Abstract:
What is architecture's role in challenging conventions of mixed-use in downtown
Detroit? This thesis investigation seeks to explore and challenge the idea of the mixed use urban environment in downtown Detroit. To understand how it might be rethought
and articulated in a vehicle dominated urban fabric - at the scale of an individual
intervention as opposed to a city district ("master planning") scale that attempts to act as
a catalyst for improvement. How does one perceive the notion of how a mixed-use
building is truly mixed-use? How ultimately does this allow an identity to begin to
become established in the 21st century downtown Detroit?
The omnipresence of technology and the internet playing an active role in the
architecture and uses the architecture holds is what dictates the circumstance.

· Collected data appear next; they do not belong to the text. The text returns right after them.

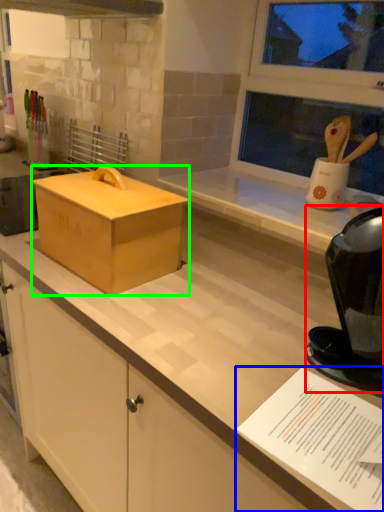
Question: Which is nearer to the appliance (highlighted by a red box)? paper (highlighted by a blue box) or box (highlighted by a green box).

Choices:
 (A) paper
 (B) box

Answer: (A)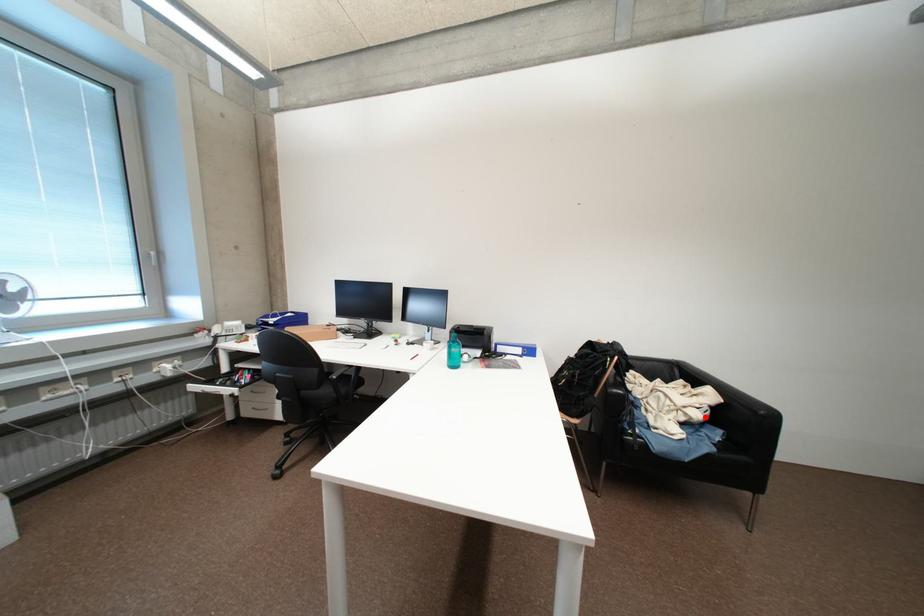
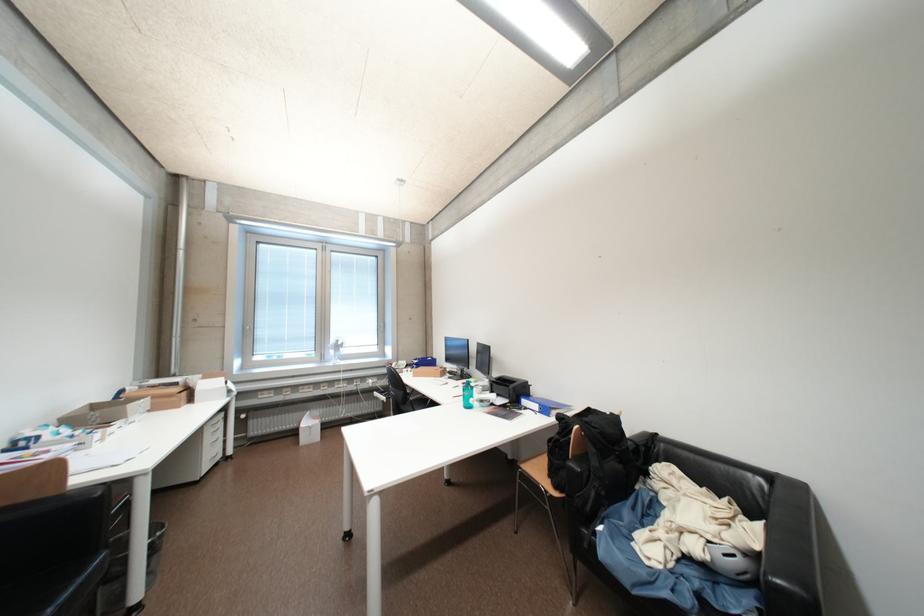
Question: I am providing you with two images of the same scene from different viewpoints. A red point is shown in image1. For the corresponding object point in image2, is it positioned nearer or farther from the camera?

Choices:
 (A) Nearer
 (B) Farther

Answer: (A)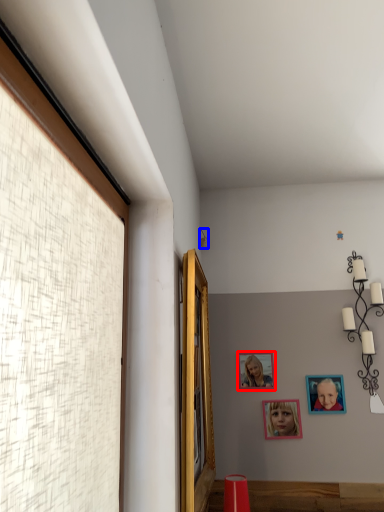
Question: Which object appears closest to the camera in this image, picture frame (highlighted by a red box) or lamp (highlighted by a blue box)?

Choices:
 (A) picture frame
 (B) lamp

Answer: (A)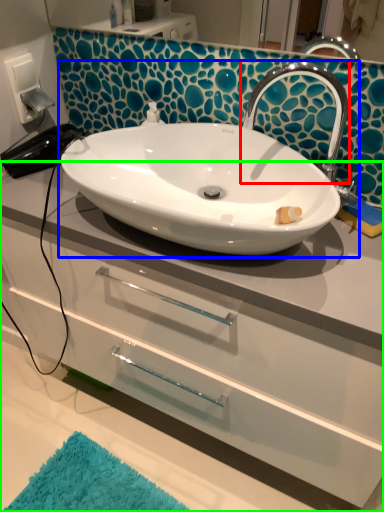
Question: Which object is the closest to the tap (highlighted by a red box)? Choose among these: sink (highlighted by a blue box) or bathroom cabinet (highlighted by a green box).

Choices:
 (A) sink
 (B) bathroom cabinet

Answer: (A)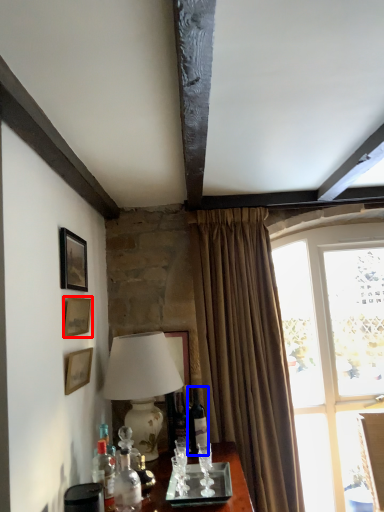
Question: Which point is further to the camera, picture frame (highlighted by a red box) or wine bottle (highlighted by a blue box)?

Choices:
 (A) picture frame
 (B) wine bottle

Answer: (B)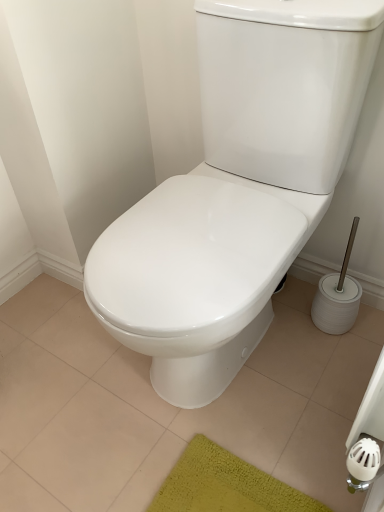
Find the location of a particular element. The height and width of the screenshot is (512, 384). free point above white glossy toilet at center (from a real-world perspective) is located at coordinates (182, 403).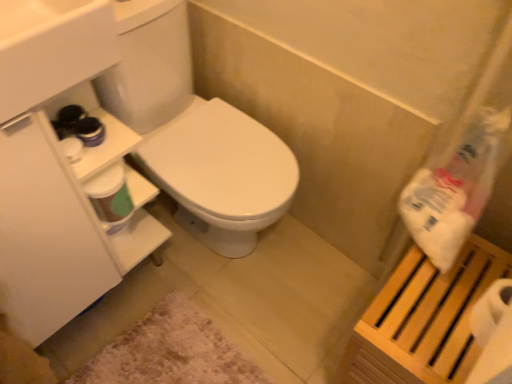
The image size is (512, 384). Identify the location of free space behind white matte toilet paper at right. [465, 269].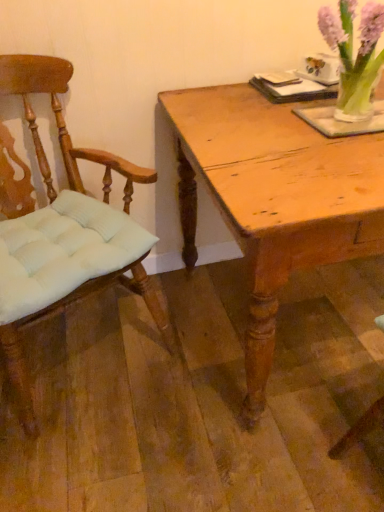
What do you see at coordinates (352, 55) in the screenshot? I see `translucent glass vase at upper right` at bounding box center [352, 55].

Describe the element at coordinates (273, 199) in the screenshot. The image size is (384, 512). I see `light brown wooden table at center` at that location.

Where is `light brown wood chair at left`? The image size is (384, 512). light brown wood chair at left is located at coordinates (65, 232).

At what (x,y) coordinates should I click in order to perform the action: click on floral arrangement above the light brown wood chair at left (from a real-world perspective). Please return your answer as a coordinate pair (x, y). Looking at the image, I should click on (352, 55).

Is translucent glass vase at upper right placed right next to light brown wood chair at left?

No, translucent glass vase at upper right is not beside light brown wood chair at left.

From a real-world perspective, which object stands above the other?

translucent glass vase at upper right.

From the image's perspective, between light brown wooden table at center and light brown wood chair at left, who is located below?

light brown wood chair at left is shown below in the image.

Is light brown wooden table at center positioned with its back to light brown wood chair at left?

No, light brown wood chair at left is not at the back of light brown wooden table at center.

Is the surface of light brown wooden table at center in direct contact with light brown wood chair at left?

No, light brown wooden table at center is not in contact with light brown wood chair at left.

Consider the image. Can you tell me how much light brown wooden table at center and light brown wood chair at left differ in facing direction?

The facing directions of light brown wooden table at center and light brown wood chair at left are 24.7 degrees apart.

Who is taller, light brown wood chair at left or light brown wooden table at center?

With more height is light brown wood chair at left.

Can you confirm if light brown wood chair at left is thinner than light brown wooden table at center?

Correct, the width of light brown wood chair at left is less than that of light brown wooden table at center.

From the picture: Considering the positions of objects light brown wood chair at left and light brown wooden table at center in the image provided, who is in front, light brown wood chair at left or light brown wooden table at center?

light brown wood chair at left.

Is light brown wood chair at left oriented away from light brown wooden table at center?

light brown wood chair at left does not have its back to light brown wooden table at center.

From the image's perspective, does light brown wooden table at center appear lower than translucent glass vase at upper right?

Indeed, from the image's perspective, light brown wooden table at center is shown beneath translucent glass vase at upper right.

Is translucent glass vase at upper right surrounded by light brown wooden table at center?

No.

Does light brown wooden table at center turn towards translucent glass vase at upper right?

No, light brown wooden table at center does not turn towards translucent glass vase at upper right.

Are light brown wooden table at center and translucent glass vase at upper right beside each other?

No, light brown wooden table at center is not beside translucent glass vase at upper right.

Is point (367, 90) closer or farther from the camera than point (248, 109)?

Point (367, 90).

From the image's perspective, which is above, translucent glass vase at upper right or light brown wooden table at center?

translucent glass vase at upper right is shown above in the image.

Looking at this image, can you confirm if translucent glass vase at upper right is smaller than light brown wooden table at center?

Correct, translucent glass vase at upper right occupies less space than light brown wooden table at center.

From their relative heights in the image, would you say translucent glass vase at upper right is taller or shorter than light brown wooden table at center?

Clearly, translucent glass vase at upper right is shorter compared to light brown wooden table at center.

Is light brown wood chair at left far away from translucent glass vase at upper right?

No.

Between point (84, 223) and point (328, 11), which one is positioned in front?

The point (328, 11) is more forward.

Which is behind, light brown wood chair at left or translucent glass vase at upper right?

translucent glass vase at upper right is more distant.

Considering the positions of objects light brown wood chair at left and translucent glass vase at upper right in the image provided, who is more to the right, light brown wood chair at left or translucent glass vase at upper right?

translucent glass vase at upper right.

At what (x,y) coordinates should I click in order to perform the action: click on chair on the left of the translucent glass vase at upper right. Please return your answer as a coordinate pair (x, y). Looking at the image, I should click on point(65,232).

Locate an element on the screen. This screenshot has height=512, width=384. chair positioned vertically above the light brown wooden table at center (from a real-world perspective) is located at coordinates (65, 232).

Considering their positions, is light brown wood chair at left positioned closer to light brown wooden table at center than translucent glass vase at upper right?

translucent glass vase at upper right is closer to light brown wooden table at center.

Based on their spatial positions, is translucent glass vase at upper right or light brown wood chair at left closer to light brown wooden table at center?

Among the two, translucent glass vase at upper right is located nearer to light brown wooden table at center.

Estimate the real-world distances between objects in this image. Which object is further from translucent glass vase at upper right, light brown wood chair at left or light brown wooden table at center?

light brown wood chair at left lies further to translucent glass vase at upper right than the other object.

From the image, which object appears to be farther from translucent glass vase at upper right, light brown wooden table at center or light brown wood chair at left?

light brown wood chair at left is further to translucent glass vase at upper right.

Estimate the real-world distances between objects in this image. Which object is further from light brown wood chair at left, translucent glass vase at upper right or light brown wooden table at center?

translucent glass vase at upper right.

Estimate the real-world distances between objects in this image. Which object is further from light brown wood chair at left, light brown wooden table at center or translucent glass vase at upper right?

translucent glass vase at upper right.

In order to click on floral arrangement situated between light brown wood chair at left and light brown wooden table at center from left to right in this screenshot , I will do `click(352, 55)`.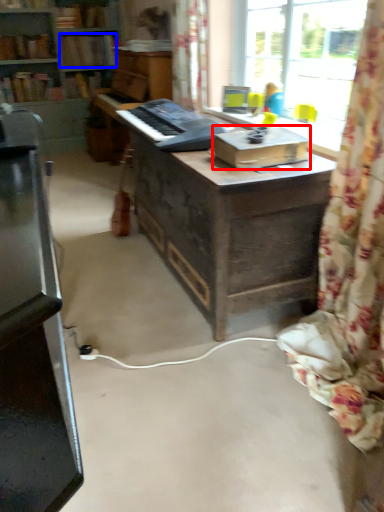
Question: Which object appears farthest to the camera in this image, cardboard box (highlighted by a red box) or book (highlighted by a blue box)?

Choices:
 (A) cardboard box
 (B) book

Answer: (B)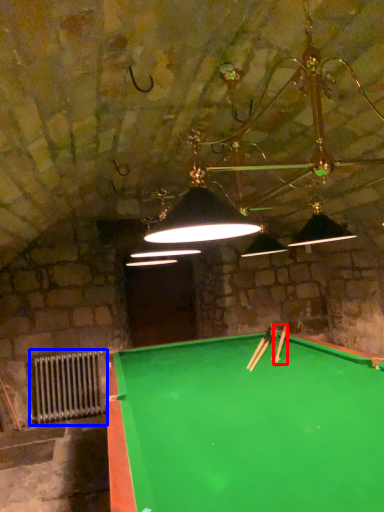
Question: Among these objects, which one is farthest to the camera, cue (highlighted by a red box) or radiator (highlighted by a blue box)?

Choices:
 (A) cue
 (B) radiator

Answer: (B)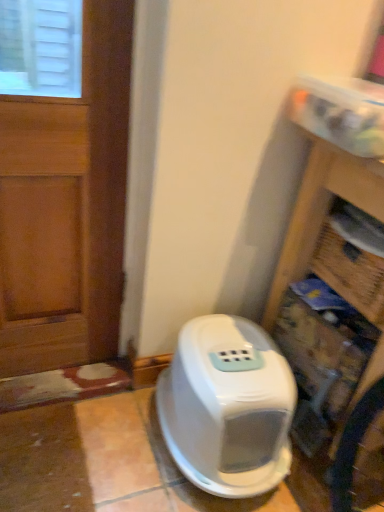
The height and width of the screenshot is (512, 384). Find the location of `empty space that is ontop of white plastic litter box at lower center (from a real-world perspective)`. empty space that is ontop of white plastic litter box at lower center (from a real-world perspective) is located at coordinates (233, 360).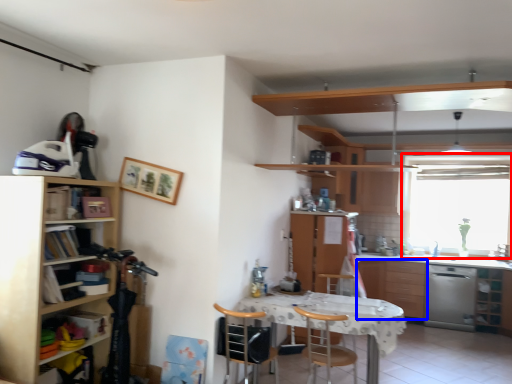
Question: Which object appears farthest to the camera in this image, window (highlighted by a red box) or cabinetry (highlighted by a blue box)?

Choices:
 (A) window
 (B) cabinetry

Answer: (A)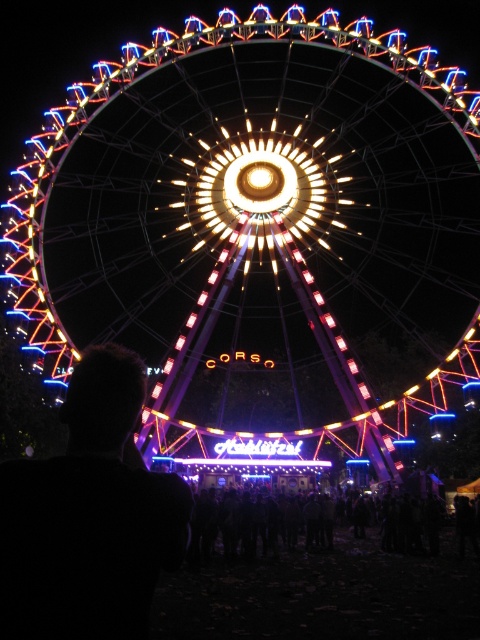
You are standing at the base of the Ferris wheel and want to take a photo of the central hub. A point at coordinates point (151,64) is part of the Ferris wheel structure. If your camera has a maximum focus range of 150 meters, will you be able to focus on the central hub?

The distance of point (151,64) from viewer is 153.36 meters, which exceeds the camera maximum focus range of 150 meters. Therefore, the camera cannot focus on the central hub.

You are a photographer trying to capture the illuminated steel ferris wheel at center and the black hair at left in a single shot. Based on their positions, which object should you frame first to ensure both are included in the photo?

The black hair at left should be framed first since the illuminated steel ferris wheel at center is positioned to its right, meaning the hair is closer to the left edge of the frame. By starting with the hair, you can adjust the camera angle to include both objects in the shot.

You are attending a nighttime event and notice two groups of people in the image. One group has black hair at left and the other is part of the black fabric crowd at lower center. Which group appears larger in size?

The black hair at left appears larger in size than the black fabric crowd at lower center according to the description.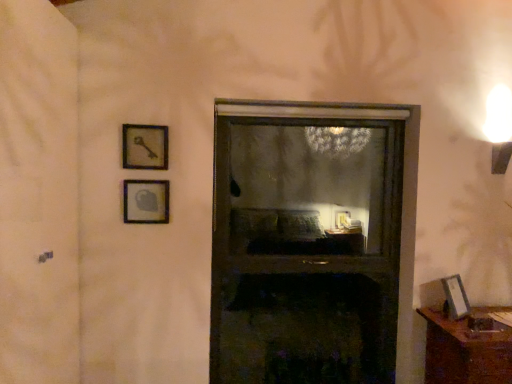
Question: Considering the relative positions of brown wooden table at lower right and transparent plastic screen door at left in the image provided, is brown wooden table at lower right to the right of transparent plastic screen door at left from the viewer's perspective?

Choices:
 (A) no
 (B) yes

Answer: (B)

Question: Is brown wooden table at lower right wider than transparent plastic screen door at left?

Choices:
 (A) no
 (B) yes

Answer: (B)

Question: Is brown wooden table at lower right facing away from transparent plastic screen door at left?

Choices:
 (A) no
 (B) yes

Answer: (A)

Question: Is brown wooden table at lower right closer to camera compared to transparent plastic screen door at left?

Choices:
 (A) no
 (B) yes

Answer: (A)

Question: Considering the relative sizes of brown wooden table at lower right and transparent plastic screen door at left in the image provided, is brown wooden table at lower right thinner than transparent plastic screen door at left?

Choices:
 (A) no
 (B) yes

Answer: (A)

Question: From the image's perspective, is brown wooden table at lower right located above transparent plastic screen door at left?

Choices:
 (A) no
 (B) yes

Answer: (A)

Question: Is brown wooden table at lower right at the back of matte silver picture frame at lower right, which is the third picture frame from top to bottom?

Choices:
 (A) no
 (B) yes

Answer: (A)

Question: Does matte silver picture frame at lower right, acting as the first picture frame starting from the bottom, come behind brown wooden table at lower right?

Choices:
 (A) yes
 (B) no

Answer: (A)

Question: Is matte silver picture frame at lower right, which ranks as the 3th picture frame in left-to-right order, wider than brown wooden table at lower right?

Choices:
 (A) yes
 (B) no

Answer: (B)

Question: Is matte silver picture frame at lower right, marked as the 1th picture frame in a right-to-left arrangement, to the left of brown wooden table at lower right from the viewer's perspective?

Choices:
 (A) no
 (B) yes

Answer: (B)

Question: From a real-world perspective, is matte silver picture frame at lower right, marked as the 1th picture frame in a right-to-left arrangement, below brown wooden table at lower right?

Choices:
 (A) yes
 (B) no

Answer: (B)

Question: Is matte silver picture frame at lower right, acting as the first picture frame starting from the bottom, far from brown wooden table at lower right?

Choices:
 (A) yes
 (B) no

Answer: (B)

Question: Can you confirm if wooden key at upper left, marked as the second picture frame in a left-to-right arrangement, is bigger than matte glass picture frame at upper left, the second picture frame from the top?

Choices:
 (A) yes
 (B) no

Answer: (A)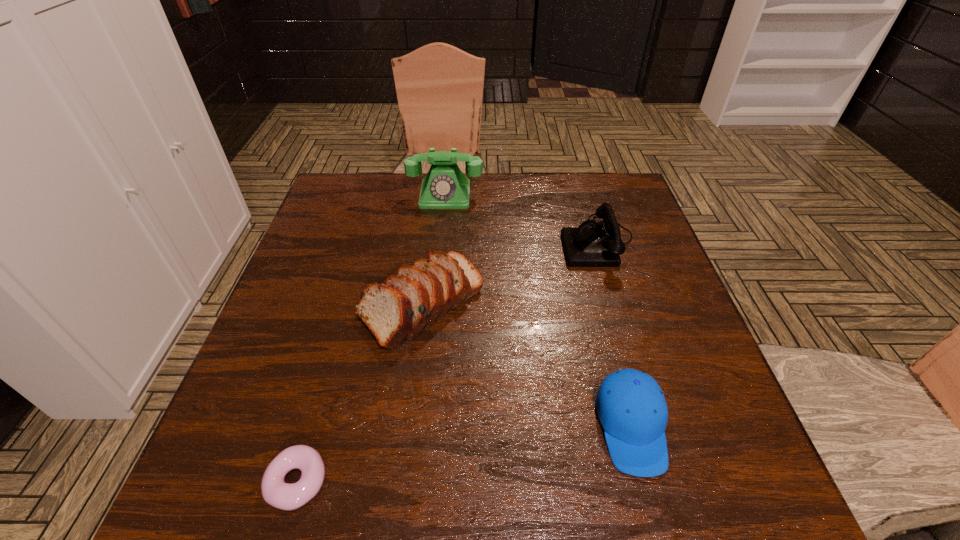
Locate an element on the screen. The image size is (960, 540). the left telephone is located at coordinates (445, 186).

Where is `the tallest object`? The image size is (960, 540). the tallest object is located at coordinates (445, 186).

You are a GUI agent. You are given a task and a screenshot of the screen. Output one action in this format:
    pyautogui.click(x=<x>, y=<y>)
    Task: Click on the right telephone
    
    Given the screenshot: What is the action you would take?
    pyautogui.click(x=592, y=244)

Identify the location of the nearer telephone. Image resolution: width=960 pixels, height=540 pixels. (592, 244).

Locate an element on the screen. This screenshot has width=960, height=540. bread is located at coordinates (398, 310).

I want to click on cap, so click(630, 405).

Where is `doughnut`? The width and height of the screenshot is (960, 540). doughnut is located at coordinates (277, 493).

The width and height of the screenshot is (960, 540). Identify the location of free spot located 0.070m on the dial of the tallest object. [x=443, y=225].

What are the coordinates of `free space located on the front face of the right telephone` in the screenshot? It's located at pos(441,241).

Where is `free space located on the front face of the right telephone`? The width and height of the screenshot is (960, 540). free space located on the front face of the right telephone is located at coordinates (539, 241).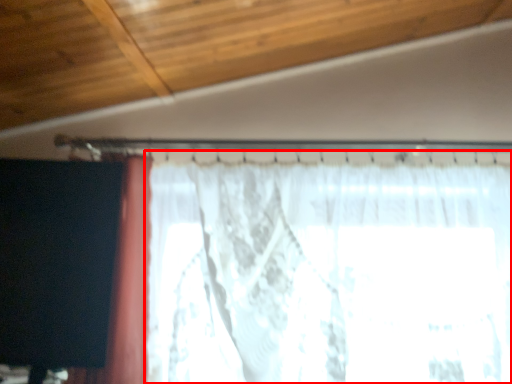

Programmatically, uses of dwelling, exhibition, education, and entertainment in this
thesis investigation can be translated into a private / individual (solid) vs. public /
collective (void) study. The issue explored is not about blurring the edges between uses,
but about articulating how they might directly inflect one another. The circumstance and
architectural vehicle used to explore this question of mixed-use will place itself within
the context of the heart of the downtown Detroit. designed (kept at the scale of a single, yet critical location as opposed to the entire downtown)?
An urban hybrid intervention will act as the architectural vehicle to explore the
issues. As a prototype, in attempt to address these issues in the context of our present
time, it is appropriate to juxtapose them with the omnipresence of technology and the
constantly moving or shifting life of today as well as the future - the visual, interactive,
and communicatory medium of technology, as an omnipresent element in our lives,
interweaving with the architectonics of an urban space. This architectural vehicle will
consider the notion of balancing a hybrid of residential, educational, exhibition, and
entertainment / cafe uses, promoting a 24-hour schedule that the city seems to lack ("The city never sleeps") -The focus is not to necessarily dwell on technology or visual media, but rather to interweave technology with these conventional uses, and to alter the
conventional views associated with them. Furthermore, celebrating the notion of live,
work, and leisure, incorporating both physical (literal) and figurative technology. This
architectural vehicle will be located on a critical site to allow for the possibility of other
important elements in the city to come into play in some manner.
This investigation is a critical exploration of challenging conventions of"mixed-use"-
what does it mean or could mean. As a whole, the focus is to encourage interaction
while preventing social disconnection and allowing for a richness of experiences that
move with Detroit and its 21st century.